Just before that line, when Jesus says “If you continue in my word,” it’s important to note two things: first, that the word translated “continue” is really “abide,” and that when Jesus refers to the “word,” he’s not talking about the Bible since, you know, the New Testament didn’t exist just yet. When the writer of John pens this line in the eighth chapter of the Gospel, he’s calling back to the first chapter: “In the beginning was the Word, and the Word was with God, and the Word was God” (John 1:1). What Jesus is saying is “abide in me,” live in me, and I will make you free indeed.

My friends, on this five hundred second anniversary of the Reformation, I want to posit this: that, just like art, and music, and science, and our own lives, faith and theology are dynamic, not static. A healthy faith is always growing, changing, re-forming, discovering new things, all while holding to the core truths that set us free. After all, in music, basic music theory isn’t going anywhere, but in the right hands, some amazing things can happen that would blow the socks off Mozart himself. 

The color for Reformation Sunday is red with the Holy Spirit’s dove logo for a reason, you know: that the Holy Spirit, wild, untamed, creative, is always doing a new thing. The same Holy Spirit that first whispered in Luther’s ear to turn that grace knob all the way up is here today, whispering in our ears, too, if we know how to listen. And while we may have changed some things since 1517 that Luther did not intend and would not recognize, the creator of both faith and music, wild and untamed, is unsurprised. 

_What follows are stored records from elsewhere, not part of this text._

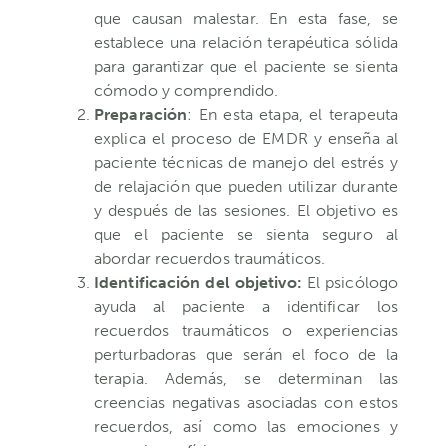
que causan malestar. En esta fase, se
establece una relación terapéutica sólida
para garantizar que el paciente se sienta
cómodo y comprendido.
Preparación
: En esta etapa, el terapeuta
explica el proceso de EMDR y enseña al
paciente técnicas de manejo del estrés y
de relajación que pueden utilizar durante
y después de las sesiones. El objetivo es
que el paciente se sienta seguro al
abordar recuerdos traumáticos.
Identificación del objetivo:
El psicólogo
ayuda al paciente a identificar los
recuerdos traumáticos o experiencias
perturbadoras que serán el foco de la
terapia. Además, se determinan las
creencias negativas asociadas con estos
recuerdos, así como las emociones y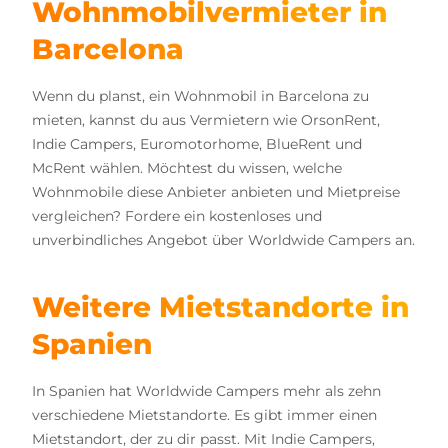
Wohnmobilvermieter in
Barcelona
Wenn du planst, ein Wohnmobil in Barcelona zu
mieten, kannst du aus Vermietern wie OrsonRent,
Indie Campers, Euromotorhome, BlueRent und
McRent wählen. Möchtest du wissen, welche
Wohnmobile diese Anbieter anbieten und Mietpreise
vergleichen? Fordere ein kostenloses und
unverbindliches Angebot über Worldwide Campers an.
Weitere Mietstandorte in
Spanien
In Spanien hat Worldwide Campers mehr als zehn
verschiedene Mietstandorte. Es gibt immer einen
Mietstandort, der zu dir passt. Mit Indie Campers,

“… and you will know the truth, and the truth will make you free.”

The truth is that we are saved by grace, by God. Set free from having to earn God’s love, we are free to play, to create, to fail, to learn, to experiment, to grow. And that’s exactly what we’ll be doing in the next year as we undertake the synod’s Forward program and look not with fear, but with, creativity at our future. And the Holy Spirit will be there, too.

It’s Reformation Sunday, folks. So turn it up. Amen.